Langmuir. 2018 Dec 11;34(49):15069-15077. doi: 10.1021/acs.langmuir.8b02225. Epub 2018 Sep 12.
Bottom-up nanofabrication is increasingly making use of self-assembled DNA to fabricate nanowires and potential integrated circuits, although yields of such electronic nanostructures are inadequate, as is the ability to reliably make electrical measurements on them. In this paper, we report improved yields and unprecedented conductivity measurements for Au nanowires created on DNA origami tile substrates. We created several different self-assembled Au nanowire arrangements on DNA origami tiles that are approximately 70 nm × 90 nm, through anisotropic growth of Au nanorods attached to specific sites. Modifications to the tile design increased yields of the final desired nanostructures as much as 6-fold. In addition, we measured the conductivity of Au nanowires created on these DNA tiles (∼130 nm long, 10 nm diameter, and 40 nm spacing between measurement points) with a four-point measurement technique that utilized electron beam induced metal deposition to form probe electrodes. These nanowires formed on single DNA origami tiles were electrically conductive, having resistivities as low as 4.24 × 10 Ω m. This work demonstrates the creation and measurement of inorganic nanowires on single DNA origami tiles as a promising path toward future bottom-up fabrication of nanoelectronics.
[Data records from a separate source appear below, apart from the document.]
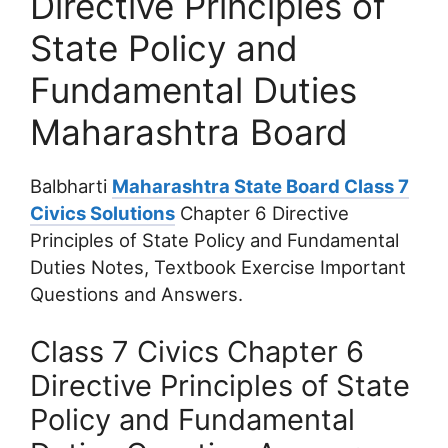
Directive Principles of
State Policy and
Fundamental Duties
Maharashtra Board
Balbharti
Maharashtra State Board Class 7
Civics Solutions
Chapter 6 Directive
Principles of State Policy and Fundamental
Duties Notes, Textbook Exercise Important
Questions and Answers.
Class 7 Civics Chapter 6
Directive Principles of State
Policy and Fundamental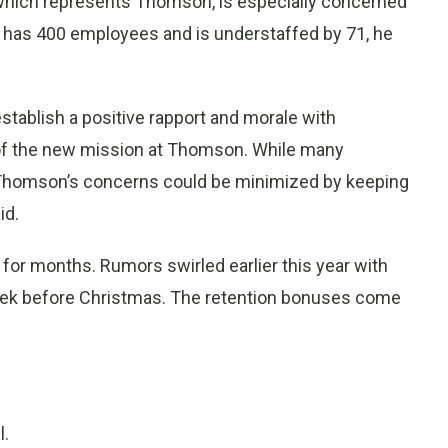
which represents Thomson, is especially concerned
 has 400 employees and is understaffed by 71, he
stablish a positive rapport and morale with
f the new mission at Thomson. While many
s, Thomson’s concerns could be minimized by keeping
id.
for months. Rumors swirled earlier this year with
week before Christmas. The retention bonuses come
l.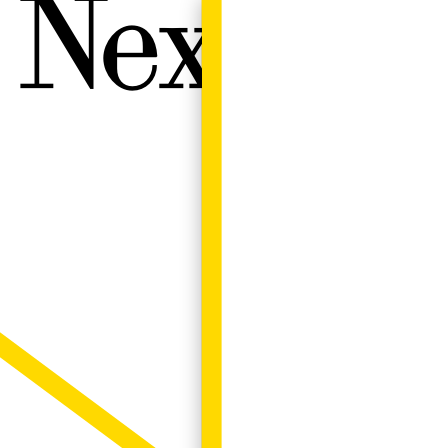
Next W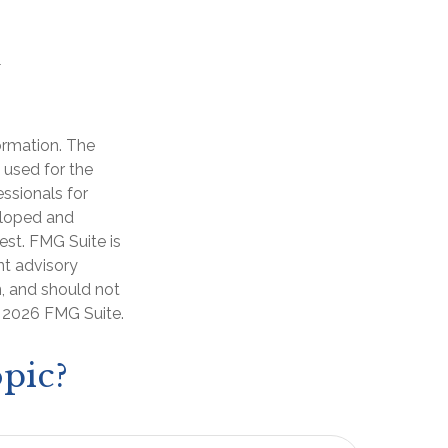
ormation. The
e used for the
essionals for
veloped and
est. FMG Suite is
nt advisory
n, and should not
t
2026 FMG Suite.
pic?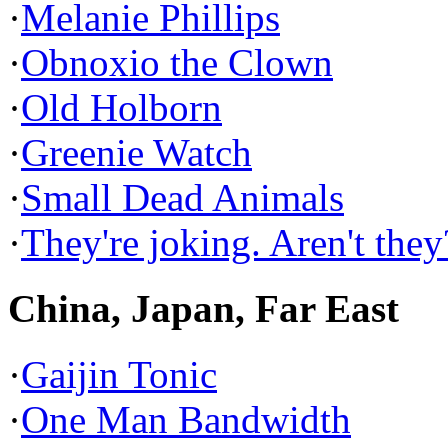
·
Melanie Phillips
·
Obnoxio the Clown
·
Old Holborn
·
Greenie Watch
·
Small Dead Animals
·
They're joking. Aren't they
China, Japan, Far East
·
Gaijin Tonic
·
One Man Bandwidth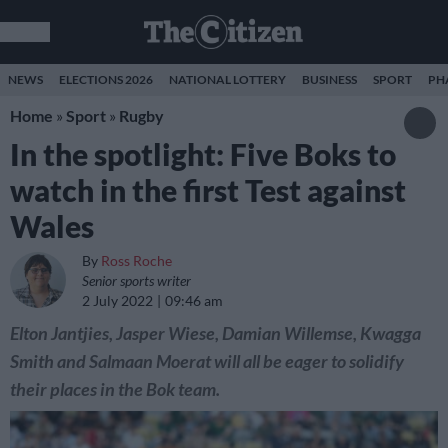
NEWS
ELECTIONS 2026
NATIONAL LOTTERY
BUSINESS
SPORT
PH
Home
»
Sport
»
Rugby
In the spotlight: Five Boks to
watch in the first Test against
Wales
By
Ross Roche
Senior sports writer
2 July 2022
09:46 am
Elton Jantjies, Jasper Wiese, Damian Willemse, Kwagga
Smith and Salmaan Moerat will all be eager to solidify
their places in the Bok team.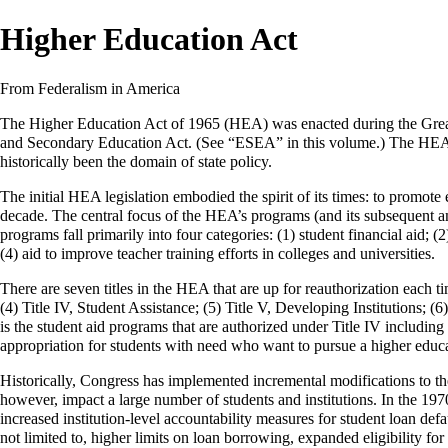
Higher Education Act
From Federalism in America
The Higher Education Act of 1965 (HEA) was enacted during the
Grea
and Secondary Education Act. (See “ESEA” in this volume.) The HEA a
historically been the domain of state policy.
The initial HEA legislation embodied the spirit of its times: to promote
decade. The central focus of the HEA’s programs (and its subsequent am
programs fall primarily into four categories: (1) student financial aid; (
(4) aid to improve teacher training efforts in colleges and universities.
There are seven titles in the HEA that are up for reauthorization each t
(4) Title IV, Student Assistance; (5) Title V, Developing Institutions
is the student aid programs that are authorized under Title IV including
appropriation for students with need who want to pursue a higher educa
Historically, Congress has implemented incremental modifications to 
however, impact a large number of students and institutions. In the 197
increased institution-level accountability measures for student loan def
not limited to, higher limits on loan borrowing, expanded eligibility f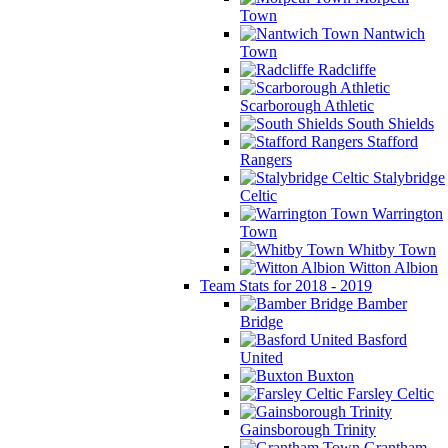
Town
Nantwich
Town
Radcliffe
Scarborough Athletic
South Shields
Stafford
Rangers
Stalybridge
Celtic
Warrington
Town
Whitby Town
Witton Albion
Team Stats for 2018 - 2019
Bamber
Bridge
Basford
United
Buxton
Farsley Celtic
Gainsborough Trinity
Grantham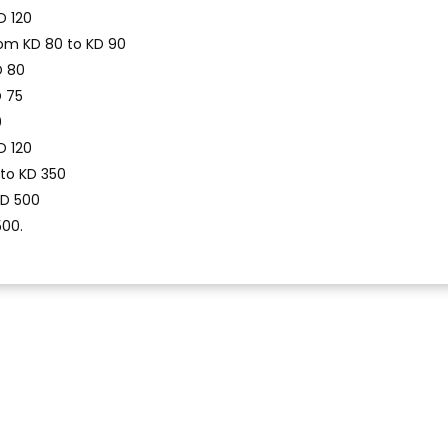
D 120
om KD 80 to KD 90
D 80
D 75
0
D 120
 to KD 350
KD 500
500.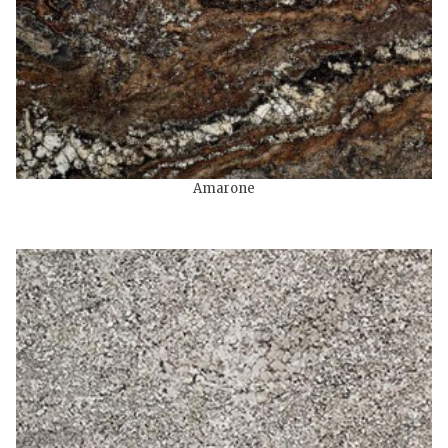
Amarone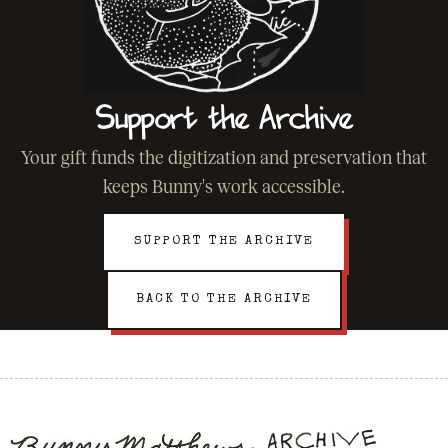
Support the Archive
Your gift funds the digitization and preservation that
keeps Bunny's work accessible.
SUPPORT THE ARCHIVE
BACK TO THE ARCHIVE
自下而上的纳米制造越来越多地利用自组装 DNA 来制造纳米线和潜在的集成电路,尽管此类电子纳米结构的产量不足,而且难以可靠地对其进行电测量。在本文中,我们报告了在 DNA 折纸瓦片衬底上制造的 Au 纳米线的产量提高和前所未有的电导率测量。我们通过将 Au 纳米棒附着到特定位置来在大约 70nm×90nm 的 DNA 折纸瓦片上创建了几种不同的自组装 Au 纳米线排列。通过对瓦片设计的修改,最终所需纳米结构的产量提高了 6 倍。此外,我们使用四点测量技术测量了在这些 DNA 瓦片上制造的 Au 纳米线的电导率(约 130nm 长,10nm 直径,测量点之间的间距为 40nm),该技术利用电子束诱导金属沉积形成探针电极。这些在单个 DNA 折纸片上形成的纳米线具有导电性,其电阻率低至 4.24×10 Ω m。这项工作展示了在单个 DNA 折纸片上制造无机纳米线的方法,这是未来自下而上制造纳米电子学的有前途的途径。